▶ About this task
Make an exact copy of the entries below, with all images left out.
================
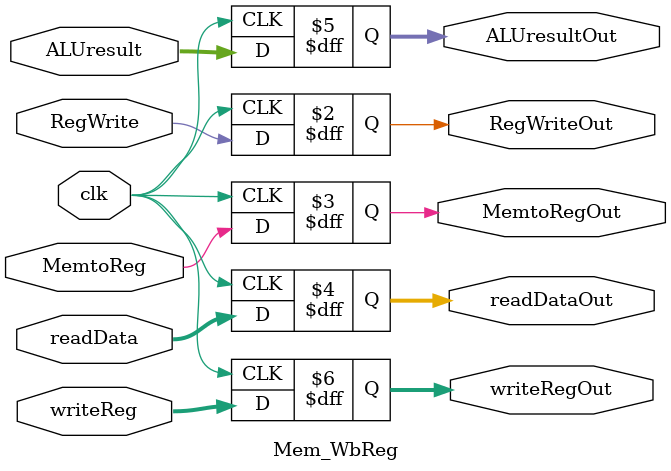
<source format=v>
module Mem_WbReg(RegWrite, MemtoReg,ALUresult,clk,readData,writeReg,RegWriteOut,MemtoRegOut,readDataOut,ALUresultOut,writeRegOut);
  
  input clk;
  input RegWrite, MemtoReg;
  input [4:0] writeReg;
  input [31:0] ALUresult, readData;
  output reg RegWriteOut, MemtoRegOut;
  output reg [31:0] readDataOut,ALUresultOut;
  output reg [4:0] writeRegOut;
  
  always@(posedge clk)
    begin
      RegWriteOut<=RegWrite;
      MemtoRegOut<=MemtoReg;
      readDataOut<=readData;
      ALUresultOut<=ALUresult;
      writeRegOut<=writeReg;
      
    end
  
  
endmodule
</source>
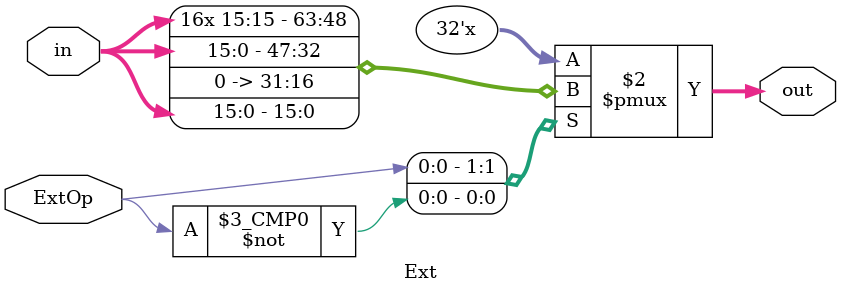
<source format=sv>
`ifndef _Ext
`define _Ext
`timescale 1ns / 1ps

module Ext(
	input wire [15 : 0] in,
	input wire ExtOp,
	output reg [31 : 0] out
    );
	always_comb begin
        case (ExtOp)
    	   1'b1: begin
    	       out[31 : 0] <= { {16{in[15]}}, in[15 : 0] };
    	   end
    	   1'b0: begin
    	       out[31 : 0] <= { {16'b0}, in[15 : 0] };
    	   end
        endcase
	end
endmodule

`endif
</source>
================
▶ Solution for this task
<source format=v>
module Mem_WbReg(RegWrite, MemtoReg,ALUresult,clk,readData,writeReg,RegWriteOut,MemtoRegOut,readDataOut,ALUresultOut,writeRegOut);
  
  input clk;
  input RegWrite, MemtoReg;
  input [4:0] writeReg;
  input [31:0] ALUresult, readData;
  output reg RegWriteOut, MemtoRegOut;
  output reg [31:0] readDataOut,ALUresultOut;
  output reg [4:0] writeRegOut;
  
  always@(posedge clk)
    begin
      RegWriteOut<=RegWrite;
      MemtoRegOut<=MemtoReg;
      readDataOut<=readData;
      ALUresultOut<=ALUresult;
      writeRegOut<=writeReg;
      
    end
  
  
endmodule
</source>
<source format=sv>
`ifndef _Ext
`define _Ext
`timescale 1ns / 1ps

module Ext(
	input wire [15 : 0] in,
	input wire ExtOp,
	output reg [31 : 0] out
    );
	always_comb begin
        case (ExtOp)
    	   1'b1: begin
    	       out[31 : 0] <= { {16{in[15]}}, in[15 : 0] };
    	   end
    	   1'b0: begin
    	       out[31 : 0] <= { {16'b0}, in[15 : 0] };
    	   end
        endcase
	end
endmodule

`endif
</source>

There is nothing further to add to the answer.